A woman with a 29-year history of progressive IgA nephropathy was diagnosed with advanced IgAN in her late twenties. She received comprehensive management including an angiotensin receptor blocker, tonsillectomy, multiple courses of glucocorticoid therapy, and intensive lifestyle and blood-pressure management. Despite these interventions, kidney function progressively declined. At age 57, serum creatinine (Cr) 2.75 mg/dL, eGFR 15 mL/min/1.73 m², and urinary protein-to-creatinine ratio (UPCR) 2.42 g/g, dapagliflozin 10 mg once daily was initiated. Time-averaged UPCR during the three years pre-dapagliflozin was 1.65 g/g, but increased to 2.98 g/g in the period from 90 days post-initiation through three years without active urinary sediment changes or clinical relapse. In contrast, the eGFR slope improved from –0.949 mL/min/1.73 m²/year pre-treatment to –0.073 mL/min/1.73 m²/year post-treatment.

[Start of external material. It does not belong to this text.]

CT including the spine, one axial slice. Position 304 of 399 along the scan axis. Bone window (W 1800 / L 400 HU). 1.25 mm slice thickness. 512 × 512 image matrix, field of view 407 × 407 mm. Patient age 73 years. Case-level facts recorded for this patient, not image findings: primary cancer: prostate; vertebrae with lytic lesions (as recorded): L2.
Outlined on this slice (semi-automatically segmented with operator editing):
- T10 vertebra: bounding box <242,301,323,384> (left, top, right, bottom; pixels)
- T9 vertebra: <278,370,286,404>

This case demonstrates a discordance between worsening proteinuria and stabilization of kidney function during SGLT2 inhibitor therapy. This dissociation may be explained by alternative renoprotective mechanisms of SGLT2 inhibitors. First, SGLT2 inhibitors exert renoprotective effects by ameliorating tubulointerstitial hypoxia. During sodium and glucose reabsorption in the proximal tubule, oxygen delivery to the renal medulla becomes depleted. By suppressing glucose reabsorption, SGLT2 inhibitors improve renal oxygen utilization, thereby contributing to kidney protection. Second, SGLT2 inhibitors have been associated with reductions in multiple markers of inflammation and fibrosis, suggesting that they may confer kidney protection through anti-inflammatory and antifibrotic mechanisms. These effects are thought to be mediated by improvements in mitochondrial function, attenuation of oxidative stress, and amelioration of hyperuricemia induced by SGLT2 inhibitors. In summary, the renoprotective mechanisms of SGLT2 inhibitors extend beyond the improvement of TGF and involve multiple pathways. Therefore, even in cases where proteinuria does not decrease, SGLT2 inhibitors may still exert renoprotective effects. These findings challenge the prevailing paradigm that proteinuria reduction is necessary for kidney protection in IgAN.

This case suggests that SGLT2 inhibitors may confer kidney protection even in the presence of persistent or increasing proteinuria. It highlights the importance of reassessing therapeutic endpoints in IgAN and supports a broader mechanistic understanding of SGLT2 inhibitor action.